The origins and implementation of i3 have been ably chronicled by Ron Haskins and Greg Margolis, who present the program as a cornerstone of the Obama administration’s broader efforts to base spending on social programs on rigorous evidence. Two specific aspects of the design of i3 are especially noteworthy. First, the competition used a tiered evidence model to align the amount of funding a program could receive to the strength of the evidence to support its effectiveness. Second, grant winners were required to conduct rigorous evaluations and were selected in part based on the quality of their proposed evaluation design. Across the first four funding cohorts, i3 supported 53 randomized-control trials—the gold-standard design for evaluations of program effectiveness and one that until recently was virtually unknown in the education sector. (Full disclosure: my primary employer, the Harvard Graduate School of Education, has benefited from i3 as a direct grantee and through evaluation contracts; I am the principal investigator on two of those contracts.)

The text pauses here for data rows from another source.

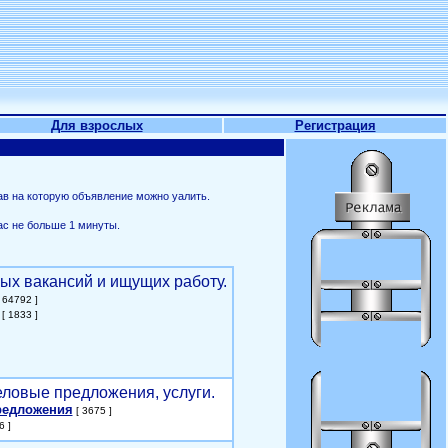
Для взрослых
Регистрация
ав на которую объявление можно уалить.
ас не больше 1 минуты.
ых вакансий и ищущих работу.
 64792 ]
[ 1833 ]
еловые предложения, услуги.
редложения
[ 3675 ]
6 ]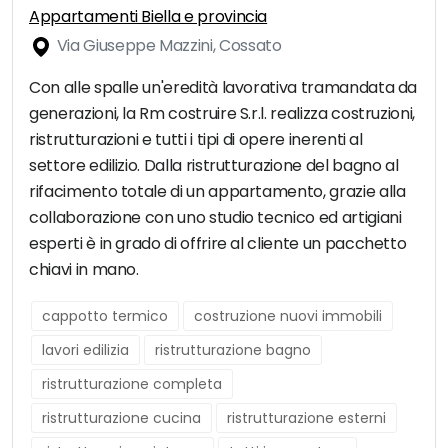
Appartamenti Biella e provincia
Via Giuseppe Mazzini, Cossato
Con alle spalle un'eredità lavorativa tramandata da
generazioni, la Rm costruire S.r.l. realizza costruzioni,
ristrutturazioni e tutti i tipi di opere inerenti al
settore edilizio. Dalla ristrutturazione del bagno al
rifacimento totale di un appartamento, grazie alla
collaborazione con uno studio tecnico ed artigiani
esperti è in grado di offrire al cliente un pacchetto
chiavi in mano.
cappotto termico
costruzione nuovi immobili
lavori edilizia
ristrutturazione bagno
ristrutturazione completa
ristrutturazione cucina
ristrutturazione esterni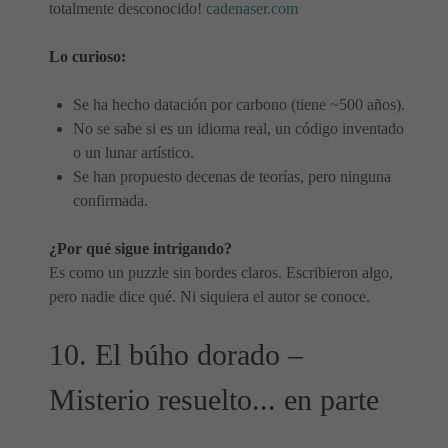
totalmente desconocido!
cadenaser.com
Lo curioso:
Se ha hecho datación por carbono (tiene ~500 años).
No se sabe si es un idioma real, un código inventado
o un lunar artístico.
Se han propuesto decenas de teorías, pero ninguna
confirmada.
¿Por qué sigue intrigando?
Es como un puzzle sin bordes claros. Escribieron algo,
pero nadie dice qué. Ni siquiera el autor se conoce.
10. El búho dorado –
Misterio resuelto... en parte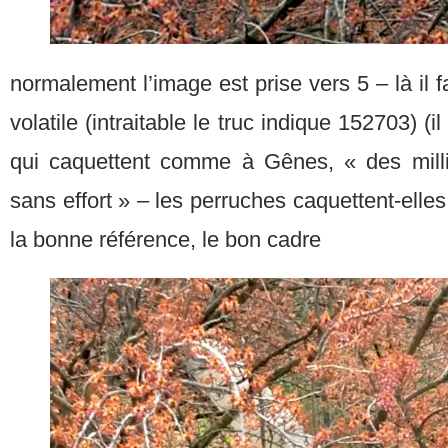
normalement l’image est prise vers 5 – là il fa
volatile (intraitable le truc indique 152703) (
qui caquettent comme à Gênes, « des milli
sans effort » – les perruches caquettent-elles 
la bonne référence, le bon cadre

A competitive grant program that includes these design elements need not be called i3. Indeed, it need not be drafted as a standalone program at all. The Coalition for Evidence-Based Policy has proposed language that would simply allow the Department of Education to reserve up to one percent of funding of all ESEA programs (except Title I) to award grants for innovation and research, with grant amounts based on the tiered evidence model used in i3. The proposal is modeled on the Small Business Innovation Research program under which 11 federal agencies since 1982 have set aside a small percentage of their budgets to award grants to small companies engaged in the development and evaluation of new technologies. As the Coalition notes, both the Government Accountability office and the National Academy of Sciences have offered consistently positive assessments of the program’s success. Importantly, the proposal like SBIR would include small businesses as eligible grantees, addressing a shortcoming of the original i3 program that arguably limited the types of innovations proposed.

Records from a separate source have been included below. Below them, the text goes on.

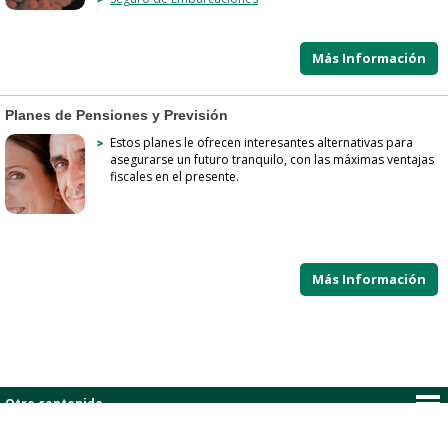
Más Información
Planes de Pensiones y Previsión
​Estos planes le ofrecen interesantes alternativas para
asegurarse un futuro tranquilo, con las máximas ventajas
fiscales en el presente.​​​​​​​
Más Información
Otro contenido...
Contenido legal y estructura...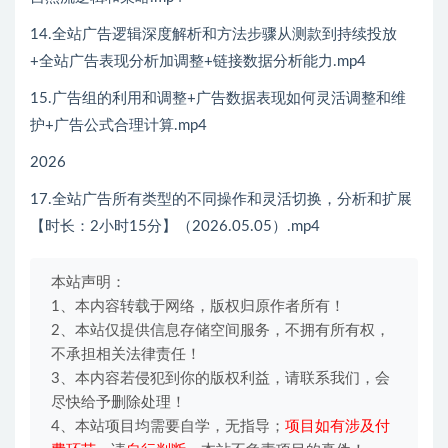
14.全站广告逻辑深度解析和方法步骤从测款到持续投放
+全站广告表现分析加调整+链接数据分析能力.mp4
15.广告组的利用和调整+广告数据表现如何灵活调整和维
护+广告公式合理计算.mp4
2026
17.全站广告所有类型的不同操作和灵活切换，分析和扩展
【时长：2小时15分】（2026.05.05）.mp4
本站声明：
1、本内容转载于网络，版权归原作者所有！
2、本站仅提供信息存储空间服务，不拥有所有权，
不承担相关法律责任！
3、本内容若侵犯到你的版权利益，请联系我们，会
尽快给予删除处理！
4、本站项目均需要自学，无指导；
项目如有涉及付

The Coalition’s proposal could be strengthened by giving the Institute of Education Sciences the lead role in assessing the strength of applicants’ evidence of effectiveness and in supporting required evaluation activities. The risk with these competitions when carried out by the Office of the Secretary is that they become politicized, that they are judged by review panels without methodological competence, and that they are overseen, once awarded, by career staff in program offices that do not have the background to monitor what is, at root, a program evaluation grant. These risks could be substantially reduced if the competition were funded as a line item in the IES budget, with statutory language requiring that review panels include both practitioners and researchers.
Properly designed competitive grant programs provide an opportunity for Congress to target resources at federal priorities and encourage innovative problem-solving while avoiding federal mandates. They should avoid prescription and both reward and produce rigorous evidence, thus increasing the share of education dollars spent on evidence-based programs while at the same time fulfilling the federal government’s unique responsibility for producing and disseminating high-quality evidence on the best ways to improve American schools. The i3 program was a promising step in this direction. It would be unfortunate if Congress were to miss the opportunity to make something similar a permanent feature of ESEA.